• [Metin]:
· · · · · · ·
Drakensang: The Dark Eye

Hasan Uğur Nayır 3.06.2010 - 12:31
Almanlardan güzel bir hediye
Platformlar PC
Drakensang: The Dark Eye
  • Yapımcı - Yayıncı Radon Labs - THQ Nordic
  • Çoklu Oyuncu: Yok
  • Oyun Türü: Role Playing Game
  • Sistem Gereksinimleri
Merlin Puanı 75
Artılar Temiz grafikler, geniş ve derin fantastik oyun dünyası
Eksiler Bazı teknik problemler, seslendirmelerin bazıları kötü
Geçtiğimiz sene Almanya’da çıkan ve en iyi RPG unvanını alan Drakensang: The Dark Eye, sonunda İngilizce olarak hazırlandı ve piyasaya sürüldü. Yapım Ulrich Kiesow tarafından yaratılan Alman RPG’si The Dark Eye dünyasında geçiyor. Oyuna girdiğimizde klasik olarak karakter yaratma ekranı karşımıza geliyor. Karakter yaratırken Dwarf, Elf, Middenrealmian, Tulamide ve Thorwalian ırkları var. Tabii ki bu ırklar amazon, savaşçı, korsan veya büyücü gibi farklı sınıflara sahip. Karakterimizi yaratıp, oyun dünyasına giriş yapıyoruz ve maceramız başlıyor.
· · · · · · ·
• [Satırlar]:

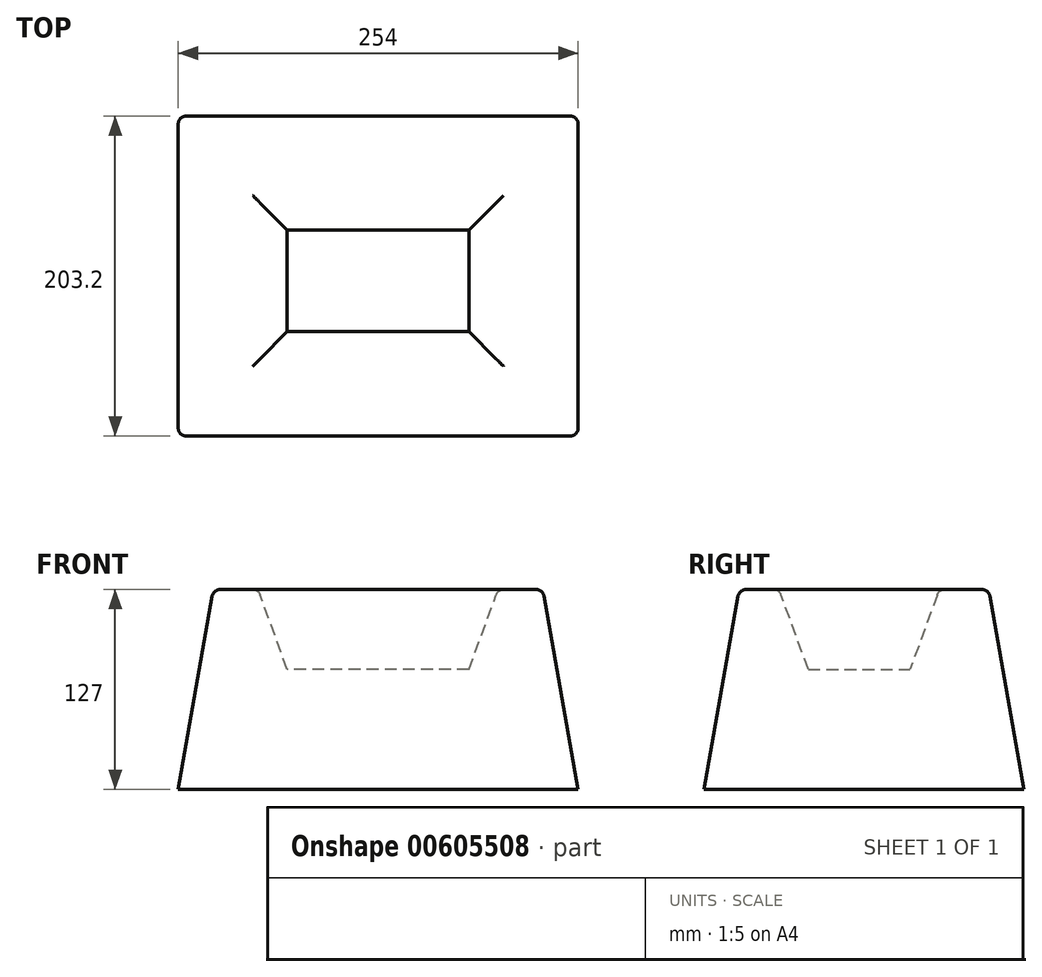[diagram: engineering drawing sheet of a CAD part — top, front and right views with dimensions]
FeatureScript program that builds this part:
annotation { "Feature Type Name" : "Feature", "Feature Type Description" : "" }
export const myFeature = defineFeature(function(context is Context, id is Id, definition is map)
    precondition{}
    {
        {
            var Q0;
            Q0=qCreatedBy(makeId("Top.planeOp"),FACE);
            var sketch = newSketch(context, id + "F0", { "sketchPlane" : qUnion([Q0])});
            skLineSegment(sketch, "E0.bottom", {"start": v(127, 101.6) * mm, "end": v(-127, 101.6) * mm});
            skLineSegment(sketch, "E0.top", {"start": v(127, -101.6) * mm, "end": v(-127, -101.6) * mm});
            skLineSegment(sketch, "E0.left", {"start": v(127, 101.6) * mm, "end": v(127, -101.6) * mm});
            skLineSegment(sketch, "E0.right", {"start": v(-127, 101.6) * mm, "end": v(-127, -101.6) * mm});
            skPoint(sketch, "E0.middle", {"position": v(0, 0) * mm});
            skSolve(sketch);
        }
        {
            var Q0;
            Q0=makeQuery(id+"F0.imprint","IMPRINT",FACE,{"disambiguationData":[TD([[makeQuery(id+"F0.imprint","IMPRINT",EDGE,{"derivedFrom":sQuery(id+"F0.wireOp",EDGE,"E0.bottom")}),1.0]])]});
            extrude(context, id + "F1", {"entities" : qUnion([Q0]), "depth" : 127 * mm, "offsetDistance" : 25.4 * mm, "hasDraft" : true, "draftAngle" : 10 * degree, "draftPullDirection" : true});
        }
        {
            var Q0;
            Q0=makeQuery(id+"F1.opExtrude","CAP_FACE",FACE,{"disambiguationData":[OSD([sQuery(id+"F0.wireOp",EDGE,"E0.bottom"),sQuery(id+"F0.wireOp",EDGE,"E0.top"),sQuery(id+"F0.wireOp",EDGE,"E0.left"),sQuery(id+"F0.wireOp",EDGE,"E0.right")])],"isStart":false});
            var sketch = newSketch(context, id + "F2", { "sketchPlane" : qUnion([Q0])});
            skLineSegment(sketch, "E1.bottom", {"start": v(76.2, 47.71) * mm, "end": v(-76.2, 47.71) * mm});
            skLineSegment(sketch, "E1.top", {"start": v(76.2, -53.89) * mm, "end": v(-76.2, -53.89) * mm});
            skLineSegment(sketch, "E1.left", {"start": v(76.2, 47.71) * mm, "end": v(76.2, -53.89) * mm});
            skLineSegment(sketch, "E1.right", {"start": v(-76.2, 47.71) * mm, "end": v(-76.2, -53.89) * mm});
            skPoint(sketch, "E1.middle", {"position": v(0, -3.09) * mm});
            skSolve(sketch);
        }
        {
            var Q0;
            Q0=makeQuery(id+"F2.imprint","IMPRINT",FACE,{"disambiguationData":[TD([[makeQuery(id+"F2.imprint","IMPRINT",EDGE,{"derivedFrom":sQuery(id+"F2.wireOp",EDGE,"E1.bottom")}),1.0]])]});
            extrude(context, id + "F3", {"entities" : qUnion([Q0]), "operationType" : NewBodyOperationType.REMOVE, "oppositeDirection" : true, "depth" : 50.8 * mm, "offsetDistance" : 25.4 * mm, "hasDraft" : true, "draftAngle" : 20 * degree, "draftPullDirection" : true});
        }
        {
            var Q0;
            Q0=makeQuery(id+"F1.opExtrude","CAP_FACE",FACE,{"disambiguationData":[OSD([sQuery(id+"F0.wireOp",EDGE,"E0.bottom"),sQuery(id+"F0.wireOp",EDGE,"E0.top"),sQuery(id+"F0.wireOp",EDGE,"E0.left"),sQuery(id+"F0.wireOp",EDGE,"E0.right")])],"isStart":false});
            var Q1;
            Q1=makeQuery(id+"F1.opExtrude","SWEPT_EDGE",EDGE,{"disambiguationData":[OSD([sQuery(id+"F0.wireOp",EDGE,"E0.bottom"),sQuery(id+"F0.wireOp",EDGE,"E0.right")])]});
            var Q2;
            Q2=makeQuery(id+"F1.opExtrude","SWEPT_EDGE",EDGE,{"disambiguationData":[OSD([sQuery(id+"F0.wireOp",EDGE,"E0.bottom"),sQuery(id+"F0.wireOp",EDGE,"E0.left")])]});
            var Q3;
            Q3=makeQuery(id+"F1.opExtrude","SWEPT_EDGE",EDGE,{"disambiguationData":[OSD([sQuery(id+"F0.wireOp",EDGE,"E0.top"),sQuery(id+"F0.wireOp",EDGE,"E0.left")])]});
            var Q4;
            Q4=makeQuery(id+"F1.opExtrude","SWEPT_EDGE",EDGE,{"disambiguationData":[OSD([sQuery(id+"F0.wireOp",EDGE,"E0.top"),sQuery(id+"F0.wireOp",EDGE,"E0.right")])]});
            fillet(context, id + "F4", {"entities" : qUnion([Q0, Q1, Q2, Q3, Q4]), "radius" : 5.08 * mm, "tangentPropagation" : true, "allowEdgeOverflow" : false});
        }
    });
· · · · · · ·
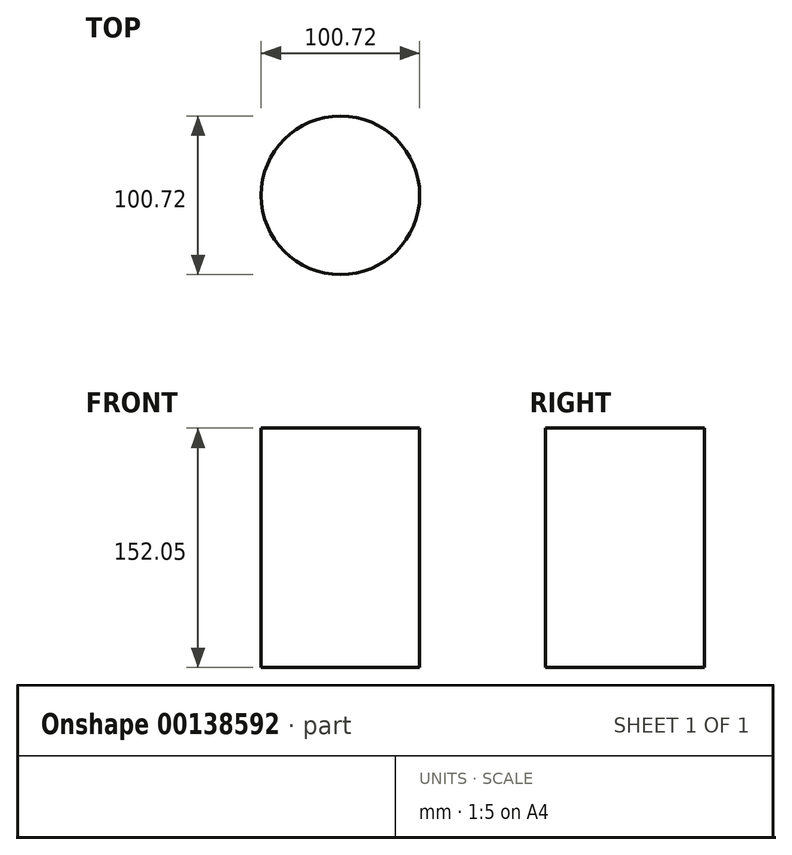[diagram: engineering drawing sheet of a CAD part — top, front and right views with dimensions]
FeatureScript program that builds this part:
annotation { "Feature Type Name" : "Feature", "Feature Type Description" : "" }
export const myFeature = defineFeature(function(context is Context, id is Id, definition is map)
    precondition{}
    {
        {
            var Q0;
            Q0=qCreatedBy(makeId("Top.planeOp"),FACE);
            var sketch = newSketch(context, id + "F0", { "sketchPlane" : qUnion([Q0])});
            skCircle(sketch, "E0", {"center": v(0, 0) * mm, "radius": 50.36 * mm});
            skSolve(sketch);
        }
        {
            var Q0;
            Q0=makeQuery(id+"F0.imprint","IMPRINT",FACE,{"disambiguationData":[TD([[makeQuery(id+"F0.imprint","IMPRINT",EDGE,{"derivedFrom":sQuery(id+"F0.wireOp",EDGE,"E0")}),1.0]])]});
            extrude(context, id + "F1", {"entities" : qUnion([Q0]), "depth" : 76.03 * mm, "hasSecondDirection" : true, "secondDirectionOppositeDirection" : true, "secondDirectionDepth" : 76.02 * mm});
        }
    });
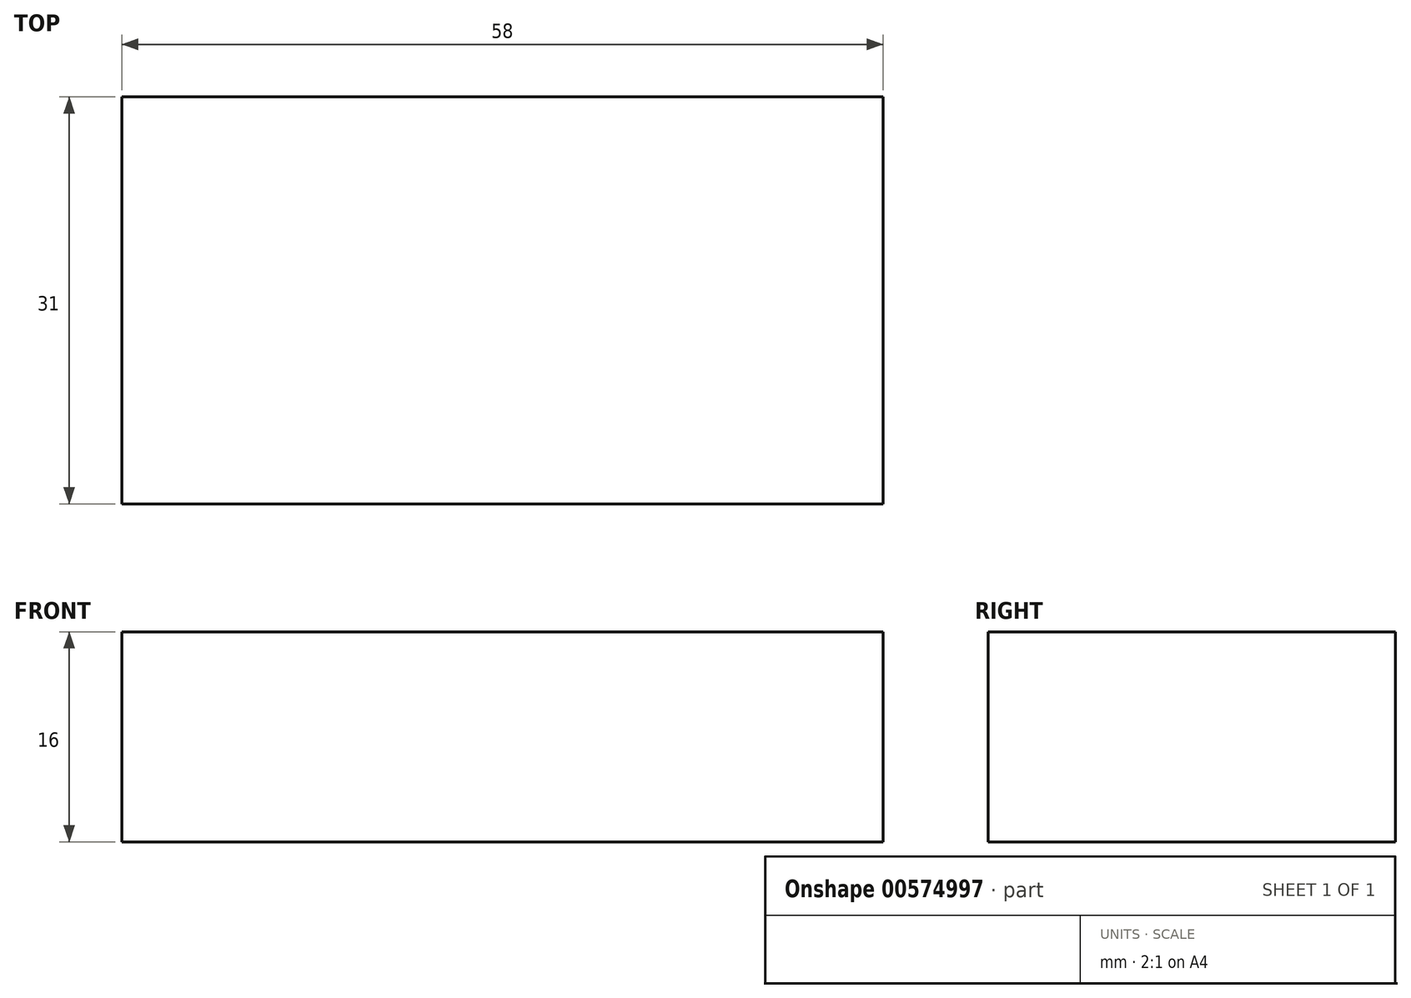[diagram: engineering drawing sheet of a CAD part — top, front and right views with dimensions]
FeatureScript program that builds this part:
· · · · · · ·
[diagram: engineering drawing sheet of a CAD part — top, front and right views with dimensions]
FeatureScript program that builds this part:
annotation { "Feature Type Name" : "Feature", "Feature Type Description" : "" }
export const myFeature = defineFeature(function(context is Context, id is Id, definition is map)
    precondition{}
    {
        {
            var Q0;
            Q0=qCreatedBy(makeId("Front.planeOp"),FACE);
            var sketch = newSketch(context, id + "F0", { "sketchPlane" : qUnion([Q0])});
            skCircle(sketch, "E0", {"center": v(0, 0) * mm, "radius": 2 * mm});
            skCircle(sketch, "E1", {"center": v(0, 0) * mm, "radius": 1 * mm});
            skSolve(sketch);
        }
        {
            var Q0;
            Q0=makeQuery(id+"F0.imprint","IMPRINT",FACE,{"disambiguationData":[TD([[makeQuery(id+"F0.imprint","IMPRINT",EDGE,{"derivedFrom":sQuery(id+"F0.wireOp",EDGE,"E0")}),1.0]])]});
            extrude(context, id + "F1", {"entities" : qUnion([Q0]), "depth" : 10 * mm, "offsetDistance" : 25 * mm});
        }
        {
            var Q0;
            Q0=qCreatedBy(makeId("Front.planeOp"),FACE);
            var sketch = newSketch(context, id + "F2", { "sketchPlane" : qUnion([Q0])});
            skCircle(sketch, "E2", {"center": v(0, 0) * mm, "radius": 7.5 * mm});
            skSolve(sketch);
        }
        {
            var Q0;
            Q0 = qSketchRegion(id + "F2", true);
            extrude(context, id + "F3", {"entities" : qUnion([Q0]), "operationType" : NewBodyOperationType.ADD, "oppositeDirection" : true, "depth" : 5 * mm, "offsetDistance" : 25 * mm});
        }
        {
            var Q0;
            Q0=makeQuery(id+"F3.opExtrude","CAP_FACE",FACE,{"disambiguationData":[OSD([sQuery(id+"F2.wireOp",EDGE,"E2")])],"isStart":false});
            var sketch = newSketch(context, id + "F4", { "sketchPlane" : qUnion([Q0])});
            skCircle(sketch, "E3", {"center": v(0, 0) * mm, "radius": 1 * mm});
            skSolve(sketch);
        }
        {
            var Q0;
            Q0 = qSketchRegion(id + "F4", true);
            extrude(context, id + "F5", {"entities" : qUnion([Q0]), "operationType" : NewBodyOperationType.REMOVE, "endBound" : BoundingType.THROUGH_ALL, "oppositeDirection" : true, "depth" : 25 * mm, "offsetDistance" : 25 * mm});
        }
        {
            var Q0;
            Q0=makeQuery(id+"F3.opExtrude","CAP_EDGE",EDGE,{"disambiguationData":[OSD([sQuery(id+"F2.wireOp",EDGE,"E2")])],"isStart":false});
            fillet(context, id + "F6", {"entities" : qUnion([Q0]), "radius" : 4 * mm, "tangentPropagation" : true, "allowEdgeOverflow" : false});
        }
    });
· · · · · · ·
• [Kısa görev]:
Drakensang: The Dark Eye incelemesini baştan sona, hiçbir değişiklik yapmadan yazınız.

• [Alıştırma cevabı]:
Drakensang: The Dark Eye

Hasan Uğur Nayır 3.06.2010 - 12:31
Almanlardan güzel bir hediye
Platformlar PC
Drakensang: The Dark Eye
  • Yapımcı - Yayıncı Radon Labs - THQ Nordic
  • Çoklu Oyuncu: Yok
  • Oyun Türü: Role Playing Game
  • Sistem Gereksinimleri
Merlin Puanı 75
Artılar Temiz grafikler, geniş ve derin fantastik oyun dünyası
Eksiler Bazı teknik problemler, seslendirmelerin bazıları kötü
Geçtiğimiz sene Almanya’da çıkan ve en iyi RPG unvanını alan Drakensang: The Dark Eye, sonunda İngilizce olarak hazırlandı ve piyasaya sürüldü. Yapım Ulrich Kiesow tarafından yaratılan Alman RPG’si The Dark Eye dünyasında geçiyor. Oyuna girdiğimizde klasik olarak karakter yaratma ekranı karşımıza geliyor. Karakter yaratırken Dwarf, Elf, Middenrealmian, Tulamide ve Thorwalian ırkları var. Tabii ki bu ırklar amazon, savaşçı, korsan veya büyücü gibi farklı sınıflara sahip. Karakterimizi yaratıp, oyun dünyasına giriş yapıyoruz ve maceramız başlıyor.